Her grandfather and uncle disappeared during the Holocaust, and her father was murdered. When her mother finally returned, having survived years of hard labor at Auschwitz and a death march to Ravensbrück, a concentration camp in Germany, it was impossible for her to recover their cherished properties in Ledziny. Rosenberg’s mother did not live long enough to see justice, passing away in 2003, and it has fallen to Rosenberg to continue the struggle she describes as akin to “passing through the eye of a needle.”

More than 70 years after the Holocaust, in which 6 million Jews were murdered, these historical wrongs have still not been corrected. Only a small fraction of the private and communal, immovable and movable property illegitimately seized from Jewish victims has been returned or compensated to its rightful owners, heirs, or to the Jewish people at large. Today, a significant number of Holocaust survivors live below the poverty line, without adequate social care.

On Wednesday, the World Jewish Restitution Organization and the European Alliance for Holocaust Survivors, a body made up of Members of the European Parliament, joined Rosenberg at the ”Unfinished Justice: Restitution and Remembrance” conference at in Brussels. We urged governments to complete the unfinished work still to be done around restitution and compensation of looted property, and to support the growing needs of Holocaust survivors.

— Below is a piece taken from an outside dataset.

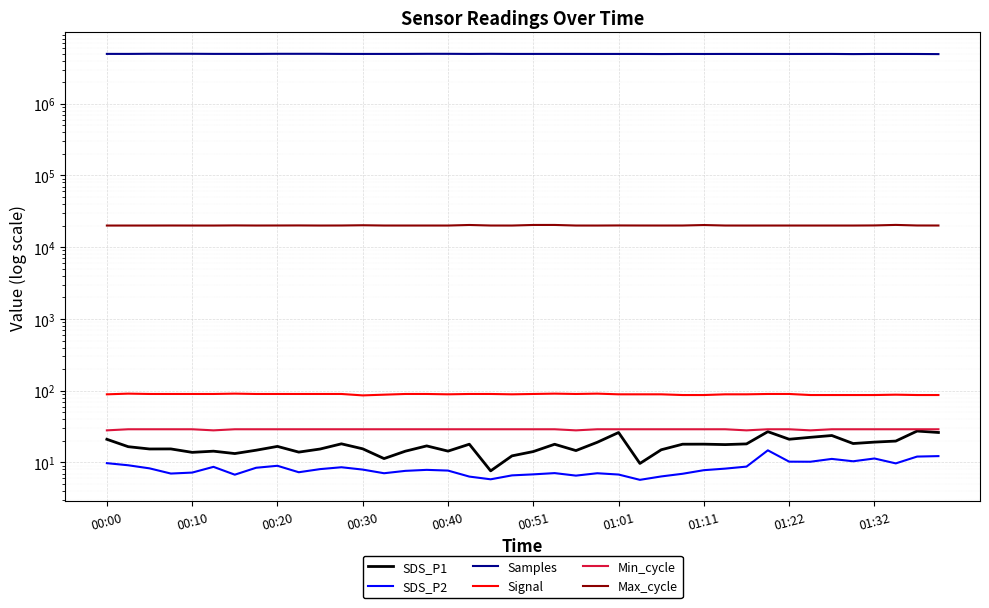

What is the value of the Max_cycle point at the 22nd from the left?

20438.0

Few of us can imagine the pain and despair of people who were stripped of everything they cherished and faced death while their neighbors divided up their land, looted their houses and picked over their belongings. In such circumstances, the process for returning what was stolen from them should be fair, comprehensive and expeditious. Sadly, as Rosenberg’s experience illustrates, it is too often the opposite.

After the war, Rosenberg’s mother, like most survivors, left Poland looking to rebuild her life. She was reunited with Rosenberg, who had been placed in an orphanage in Sweden after the war, and contacted the authorities in Poland as early as 1947 to register her claim to her parents’ property. Decades later, she learned that the Communist government had expropriated some of her land and sold other parts of it.

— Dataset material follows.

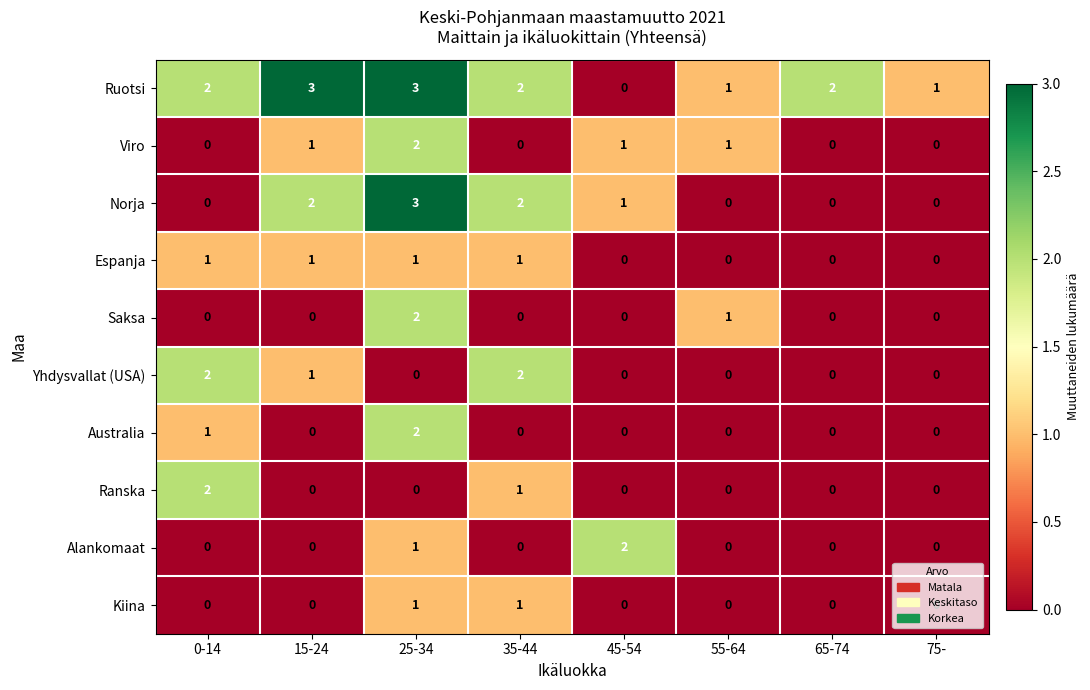

What is the spread (max minus min) of values at 25-34?

3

“The demands required of us currently in order to attempt to retrieve our legacies is too great,” Rosenberg told the European Parliament conference. “Most survivors, who are in their 80s and 90s as well, do not have the strength, patience and, most importantly, the time left to fight this fight.”

Indeed, the chances of Holocaust survivors seeing the return of what is rightly theirs are fading each day. Each year more and more survivors are dying, which is why it’s crucial that we accelerate the quest for justice, compassion and restitution.

Part of a declaration MEPs presented at the European Parliament called for member states of the European Union to reaffirm their commitment to the principles of the Terezin Declaration, and to appoint special envoys for post-Holocaust related Issues, including restitution. This recognition is crucial to urgently advance the cases of tens of thousands of survivors and their heirs seeking property restitution, and to ensure it stays as a high priority for all member states.

We cannot bring back the families of survivors, and we cannot enable them to forget the horrors inflicted on them during the Holocaust. But we can fight to ensure a small recognition and a symbolic measure of justice for those who lost so much.

Gunnar Hökmark is a member of the European Parliament from Sweden and chair of the European Alliance for Holocaust Survivors.

Gideon Taylor is Chair of Operations of the World Jewish Restitution Organization, an umbrella body of 14 major international organizations representing Jews worldwide regarding Holocaust-era restitution issues.